Copy the lines from the start of the records below through the line containing "G04 Gerber Fmt", both included, and leave out the pictures.
Records provided section start
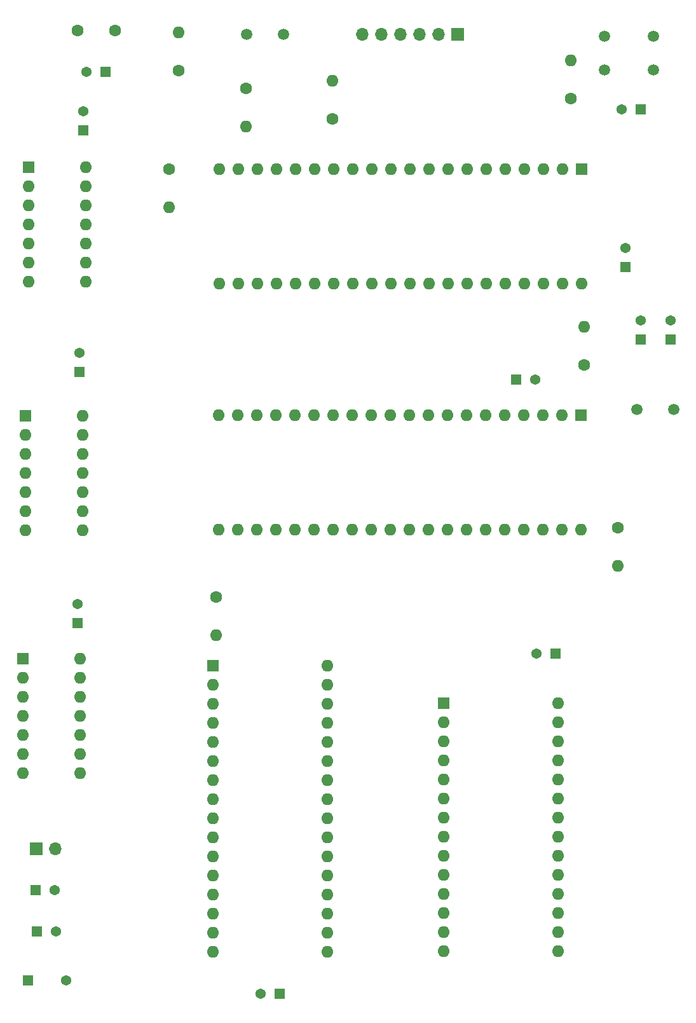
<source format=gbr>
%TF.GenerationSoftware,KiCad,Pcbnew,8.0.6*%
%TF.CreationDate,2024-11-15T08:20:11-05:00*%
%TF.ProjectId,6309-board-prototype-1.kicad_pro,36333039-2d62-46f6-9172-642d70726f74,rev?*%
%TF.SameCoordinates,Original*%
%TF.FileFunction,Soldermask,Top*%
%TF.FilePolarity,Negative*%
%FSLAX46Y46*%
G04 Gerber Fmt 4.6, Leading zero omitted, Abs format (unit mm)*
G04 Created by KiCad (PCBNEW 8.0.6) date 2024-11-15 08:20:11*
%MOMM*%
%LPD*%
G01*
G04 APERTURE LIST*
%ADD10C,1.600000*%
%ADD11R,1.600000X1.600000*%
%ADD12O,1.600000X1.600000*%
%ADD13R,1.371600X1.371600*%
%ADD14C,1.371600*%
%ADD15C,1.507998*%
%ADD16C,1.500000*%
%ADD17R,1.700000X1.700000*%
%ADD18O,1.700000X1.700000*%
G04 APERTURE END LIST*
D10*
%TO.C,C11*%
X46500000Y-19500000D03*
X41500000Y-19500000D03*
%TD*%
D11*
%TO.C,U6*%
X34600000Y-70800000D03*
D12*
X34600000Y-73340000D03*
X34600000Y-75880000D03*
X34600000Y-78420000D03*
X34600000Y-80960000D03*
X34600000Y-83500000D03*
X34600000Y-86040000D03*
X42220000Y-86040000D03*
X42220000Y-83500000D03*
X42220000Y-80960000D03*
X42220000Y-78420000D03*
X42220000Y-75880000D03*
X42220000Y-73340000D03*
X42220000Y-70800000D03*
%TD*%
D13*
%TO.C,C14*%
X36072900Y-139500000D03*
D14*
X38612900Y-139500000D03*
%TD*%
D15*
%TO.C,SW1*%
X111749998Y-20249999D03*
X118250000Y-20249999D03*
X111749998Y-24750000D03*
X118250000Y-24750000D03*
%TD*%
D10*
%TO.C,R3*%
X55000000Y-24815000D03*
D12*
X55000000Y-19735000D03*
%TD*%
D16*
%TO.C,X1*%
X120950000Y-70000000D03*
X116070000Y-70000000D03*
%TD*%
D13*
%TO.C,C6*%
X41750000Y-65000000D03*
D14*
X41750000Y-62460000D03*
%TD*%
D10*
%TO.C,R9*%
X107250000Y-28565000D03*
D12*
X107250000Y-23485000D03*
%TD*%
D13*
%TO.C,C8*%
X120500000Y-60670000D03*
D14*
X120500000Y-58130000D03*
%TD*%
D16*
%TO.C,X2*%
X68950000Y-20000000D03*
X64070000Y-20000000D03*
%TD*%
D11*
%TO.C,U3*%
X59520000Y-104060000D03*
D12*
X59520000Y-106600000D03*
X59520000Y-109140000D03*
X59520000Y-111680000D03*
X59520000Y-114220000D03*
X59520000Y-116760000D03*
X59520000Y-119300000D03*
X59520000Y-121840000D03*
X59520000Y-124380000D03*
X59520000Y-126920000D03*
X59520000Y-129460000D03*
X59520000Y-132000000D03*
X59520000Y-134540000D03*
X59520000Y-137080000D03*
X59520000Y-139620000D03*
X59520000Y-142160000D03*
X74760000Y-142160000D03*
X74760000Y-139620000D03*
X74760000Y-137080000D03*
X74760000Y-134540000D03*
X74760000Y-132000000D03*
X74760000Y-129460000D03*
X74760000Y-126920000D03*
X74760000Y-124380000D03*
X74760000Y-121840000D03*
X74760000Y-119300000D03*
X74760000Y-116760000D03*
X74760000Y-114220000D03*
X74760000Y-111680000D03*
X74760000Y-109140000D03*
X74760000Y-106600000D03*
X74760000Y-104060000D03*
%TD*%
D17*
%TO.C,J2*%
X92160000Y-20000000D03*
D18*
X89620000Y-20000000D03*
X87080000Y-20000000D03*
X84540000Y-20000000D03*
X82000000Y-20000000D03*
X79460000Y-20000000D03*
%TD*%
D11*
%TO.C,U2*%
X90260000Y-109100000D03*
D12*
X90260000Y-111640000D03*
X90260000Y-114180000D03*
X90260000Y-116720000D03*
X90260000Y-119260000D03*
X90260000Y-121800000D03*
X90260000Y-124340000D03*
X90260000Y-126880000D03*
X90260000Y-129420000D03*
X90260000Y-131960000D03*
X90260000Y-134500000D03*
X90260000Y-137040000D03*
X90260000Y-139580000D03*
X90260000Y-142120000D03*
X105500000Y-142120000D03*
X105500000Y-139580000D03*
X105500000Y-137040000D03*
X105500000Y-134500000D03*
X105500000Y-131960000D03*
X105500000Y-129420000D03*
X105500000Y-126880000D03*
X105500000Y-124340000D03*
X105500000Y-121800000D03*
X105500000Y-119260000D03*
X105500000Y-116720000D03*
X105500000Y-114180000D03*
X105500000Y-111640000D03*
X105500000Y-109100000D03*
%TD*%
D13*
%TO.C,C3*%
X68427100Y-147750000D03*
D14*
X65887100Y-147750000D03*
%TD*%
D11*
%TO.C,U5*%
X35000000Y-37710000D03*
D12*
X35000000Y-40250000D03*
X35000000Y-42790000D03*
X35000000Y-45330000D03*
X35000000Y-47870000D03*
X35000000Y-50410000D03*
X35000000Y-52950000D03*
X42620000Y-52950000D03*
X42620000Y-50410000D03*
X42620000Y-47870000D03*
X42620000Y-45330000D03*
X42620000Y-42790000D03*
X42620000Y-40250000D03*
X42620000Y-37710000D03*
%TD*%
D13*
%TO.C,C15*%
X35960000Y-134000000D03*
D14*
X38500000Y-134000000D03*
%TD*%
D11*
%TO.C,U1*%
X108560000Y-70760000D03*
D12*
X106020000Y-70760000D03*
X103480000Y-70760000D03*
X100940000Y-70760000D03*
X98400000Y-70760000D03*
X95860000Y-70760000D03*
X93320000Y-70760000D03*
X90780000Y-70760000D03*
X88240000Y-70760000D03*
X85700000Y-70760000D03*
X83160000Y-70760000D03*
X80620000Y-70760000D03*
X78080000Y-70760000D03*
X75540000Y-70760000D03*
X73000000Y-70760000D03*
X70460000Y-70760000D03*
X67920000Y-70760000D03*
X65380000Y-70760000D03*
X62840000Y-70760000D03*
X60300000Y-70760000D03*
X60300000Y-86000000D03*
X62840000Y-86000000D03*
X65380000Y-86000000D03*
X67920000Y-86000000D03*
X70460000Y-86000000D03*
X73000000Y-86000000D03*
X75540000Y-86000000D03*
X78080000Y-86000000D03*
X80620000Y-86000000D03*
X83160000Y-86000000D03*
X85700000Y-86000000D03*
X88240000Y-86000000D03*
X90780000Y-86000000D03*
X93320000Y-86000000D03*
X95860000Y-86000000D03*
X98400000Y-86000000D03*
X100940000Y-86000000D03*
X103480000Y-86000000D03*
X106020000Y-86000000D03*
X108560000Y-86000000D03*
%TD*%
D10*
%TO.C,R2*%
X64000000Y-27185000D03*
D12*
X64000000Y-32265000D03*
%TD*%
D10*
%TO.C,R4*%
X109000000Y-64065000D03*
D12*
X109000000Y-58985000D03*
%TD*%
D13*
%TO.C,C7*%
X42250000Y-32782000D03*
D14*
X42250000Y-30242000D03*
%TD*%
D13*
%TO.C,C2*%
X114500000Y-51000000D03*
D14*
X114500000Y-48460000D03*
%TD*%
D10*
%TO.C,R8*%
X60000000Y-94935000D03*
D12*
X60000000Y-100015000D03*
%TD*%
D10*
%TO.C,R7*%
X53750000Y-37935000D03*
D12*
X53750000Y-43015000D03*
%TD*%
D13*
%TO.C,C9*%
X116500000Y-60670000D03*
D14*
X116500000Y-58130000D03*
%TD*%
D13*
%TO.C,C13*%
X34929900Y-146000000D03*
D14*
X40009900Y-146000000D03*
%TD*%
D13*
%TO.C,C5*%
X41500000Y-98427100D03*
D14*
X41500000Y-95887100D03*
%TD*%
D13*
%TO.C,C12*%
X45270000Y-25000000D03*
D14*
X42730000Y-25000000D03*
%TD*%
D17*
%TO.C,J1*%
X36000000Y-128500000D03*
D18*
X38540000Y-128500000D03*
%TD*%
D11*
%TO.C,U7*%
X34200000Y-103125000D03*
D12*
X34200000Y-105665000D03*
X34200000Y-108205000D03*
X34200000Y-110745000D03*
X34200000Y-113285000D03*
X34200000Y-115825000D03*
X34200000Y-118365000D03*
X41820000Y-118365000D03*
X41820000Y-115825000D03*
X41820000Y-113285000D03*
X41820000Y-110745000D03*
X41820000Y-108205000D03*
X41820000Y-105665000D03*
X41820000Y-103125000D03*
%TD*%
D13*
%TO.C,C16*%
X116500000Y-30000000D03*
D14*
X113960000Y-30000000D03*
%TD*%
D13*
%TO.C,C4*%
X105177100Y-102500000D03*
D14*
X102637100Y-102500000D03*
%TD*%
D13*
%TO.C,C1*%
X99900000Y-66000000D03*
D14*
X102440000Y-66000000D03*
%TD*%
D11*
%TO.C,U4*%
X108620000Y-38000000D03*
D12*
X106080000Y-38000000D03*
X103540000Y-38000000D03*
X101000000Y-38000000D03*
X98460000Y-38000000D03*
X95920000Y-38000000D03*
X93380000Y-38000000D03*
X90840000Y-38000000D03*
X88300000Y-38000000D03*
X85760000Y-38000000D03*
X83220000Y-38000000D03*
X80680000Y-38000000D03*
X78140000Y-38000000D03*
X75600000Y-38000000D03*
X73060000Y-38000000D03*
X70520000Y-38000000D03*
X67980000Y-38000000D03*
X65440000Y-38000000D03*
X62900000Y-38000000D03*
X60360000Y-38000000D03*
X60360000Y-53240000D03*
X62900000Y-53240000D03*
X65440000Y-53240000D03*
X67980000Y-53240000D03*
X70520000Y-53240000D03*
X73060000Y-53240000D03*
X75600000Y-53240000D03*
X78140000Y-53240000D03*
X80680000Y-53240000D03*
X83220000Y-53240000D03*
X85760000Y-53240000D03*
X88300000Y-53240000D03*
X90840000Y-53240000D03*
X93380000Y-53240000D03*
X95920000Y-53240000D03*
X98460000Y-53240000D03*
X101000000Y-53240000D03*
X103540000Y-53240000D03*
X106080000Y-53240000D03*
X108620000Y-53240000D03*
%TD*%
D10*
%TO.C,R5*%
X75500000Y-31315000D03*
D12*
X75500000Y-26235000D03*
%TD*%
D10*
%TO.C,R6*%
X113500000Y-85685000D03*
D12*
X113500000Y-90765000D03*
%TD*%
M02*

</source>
Records provided section end
_Output for this exercise_
<source format=gbr>
%TF.GenerationSoftware,KiCad,Pcbnew,8.0.6*%
%TF.CreationDate,2024-11-15T08:20:11-05:00*%
%TF.ProjectId,6309-board-prototype-1.kicad_pro,36333039-2d62-46f6-9172-642d70726f74,rev?*%
%TF.SameCoordinates,Original*%
%TF.FileFunction,Soldermask,Top*%
%TF.FilePolarity,Negative*%
%FSLAX46Y46*%
G04 Gerber Fmt 4.6, Leading zero omitted, Abs format (unit mm)*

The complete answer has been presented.